The great password debate part 2

The Great Password Debate Part 2: Longer, Simpler Passwords Are the New Black

The Great Password Debate Part 2: Longer, Simpler Passwords Are the New Black 864 486 CyberVista now N2K

“This post is part two of our reaction to new recommendations in the National Institute of Standards’ Digital Identity Guidelines (NIST Special Publication 800-63)Appendix A – Strength of Memorized Secrets. You can check out Part 1 here.”

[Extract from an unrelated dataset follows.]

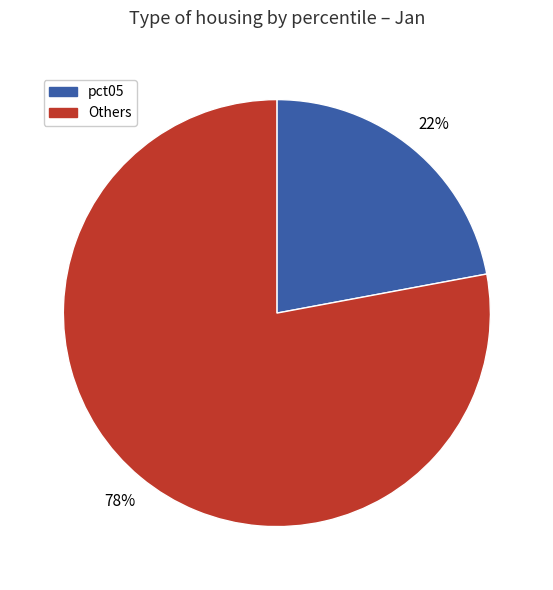

Is there any slice that represents more than half of the pie?

Yes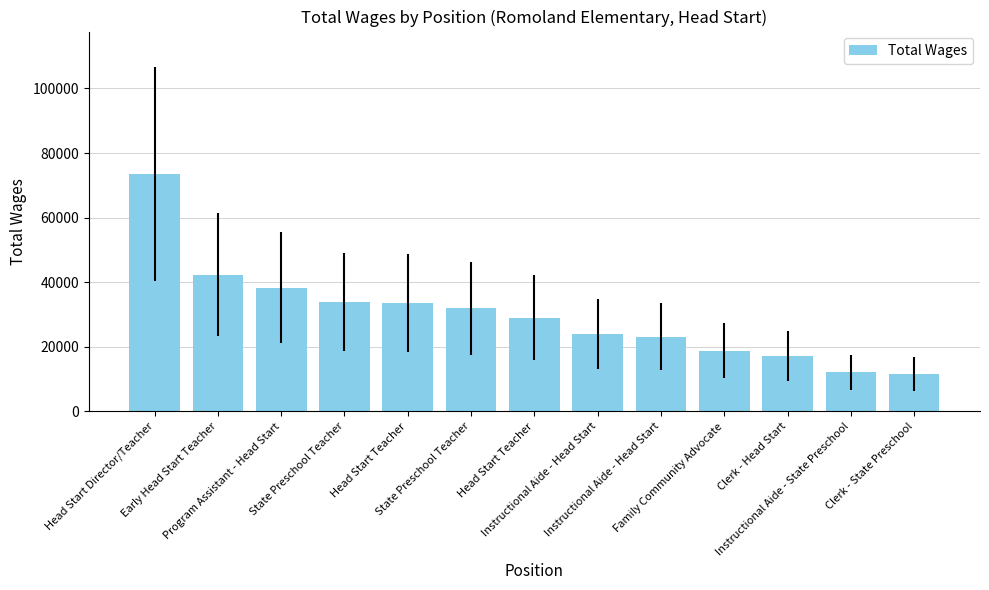

Which label corresponds to the smallest value in the chart?

Clerk - State Preschool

Which of the following two passwords is more secure?

p@$w0RdCh34Tr#
ILikeSimplePasswordsICanRememberAndUseNotComplex

The first password is 14 characters long, well over the recommended minimum of 8 characters. It also meets many, if not all, of common password complexity requirements: it contains multiple special characters like @ and $, numbers like 3 and 4, and mixes uppercase and lowercase letters in for good measure. It does not contain a username or any repeated characters. At the Password Meter, I get the following rating:

password1_strength

The second password is a lot longer (over 3x), clocking in at 48 characters. If you think that is crazy long, section 5.1.1.2 of the new NIST  800-63B Special Publication suggests passwords of least 64 characters! But this password is pretty awful when it comes to complexity: it has no special characters or numbers, and it contains easy-to-read dictionary words. So you’d expect a really low score from the Password Meter.

But you’d be wrong:

password2_strength

What is going on? In a nutshell, according to the latest research, password size matters more than character complexity, even if the password strings together easy-to-read words. This is a harsh truth, to be sure, and the reason why requires a quick trip back to mathematical set theory and the world of bike lock combinations.

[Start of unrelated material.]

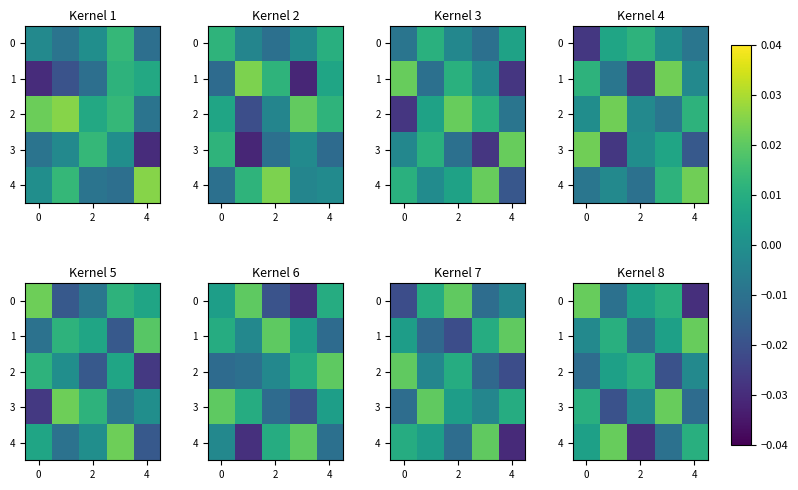

The 2 series shows 0.0 at 2. True or false?

False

Do not trouble your hearts; I’m not going to delve deep into set theory. Rather, let’s skip straight to the practical applications of combinations. Take the following bike lock combination:

crack-combination-bike-lock-under-30-seconds.1280x600

The length of this “password” is 4 characters. limited to numbers only. If we could only use each digit once, then we could call this a permutation.  But this is a combination, like most passwords, which allows the same digit to be reused (8867, 9978, etc.) and much simpler to calculate the number of possibilities. The formula is nk, where k is the number of slots and n is the number of allowable options for each slot. So, in this case, the number of possible combinations is calculated as follows:

104 = 10 * 10 * 10 * 10 = 10,000

This would take a human some time to run through every combination, but there are shortcuts like the tug method (and of course, a good pair of bolt cutters) that can drastically reduce that. But for the sake of argument, let’s assume a human would probably average around a second just chugging away at every combination, meaning it would be close to 3 hours to crack the lock. A modern computer would be in the tenths of a millisecond range, but might be slower only because of having to physically move the combination dials.

Now, let’s see what would happen if we added an option for a special character. What would that do to our number of combinations?

114 = 11 * 11 * 11 * 11 = 14,641

That is almost a 50% increase! Assuming a standard rate per guess, that would also increase the average cracking time by the same amount – roughly 4 hours for a human. But a computer would still be under a millisecond.

Okay, what happens if we add another combination dial, increasing the number of slots to 5? What would that do to our number of combinations?

105 = 10 * 10 * 10 * 10 * 10 = 100,000

The increase is dramatic – 10 times the number of combinations, growing it by an order of magnitude! It will now take a human over a day to go through every combination, and the computer is finally breaking a sweat, going over a second to crack it.

Okay, sounds good, but how does this apply to normal alphanumerical passwords? Well, first using only letters (uppercase and lowercase) and numbers gives us an n of 62 possibilities. By adding special characters, we can add another 33 possibilities. That means a standard 8-character password without special characters has almost 3 trillion possibilities. If we factor in special characters, then the number of combinations goes past 513 trillion. But if we extend the password length by just two alphanumeric characters instead without special characters, then the number of combinations rolls up to over 3 quadrillion!

So, prior to advanced password cracking utilities and their shortcut algorithms, adding a single character to a password could increase standard cracking time by another timescale. If it takes hours to crack an 8-character password, it would take days to crack a 9-character password.

Let’s go back to our previous examples of  p@$w0RdCh34Tr# and ILikeSimplePasswordsICanRememberAndUseNotComplex.

The first password contains a common substitution/misspelling of the dictionary words password and cheater. Although this password is not ideal, it still may take over 2 months for a dedicated cracker machine to break it. And most of that’s really due to length, not complexity, anyway.

The second password contains 11 words, easily found in any dictionary. But the sheer number of characters and unpredictable combination of those words (at least for a machine) will take over 84 trillion millennia to crack! Now, that is some staying power – outliving users and their progeny many times over.

In summary, the numbers show that a standard password that meets the common “complexity rules” can be broken in a matter of months, while a longer string of common dictionary words would (mathematically speaking) take hundreds of trillions of years to crack. So, just based on the numbers, I’d say this particular NIST recommendation makes plenty of sense for users.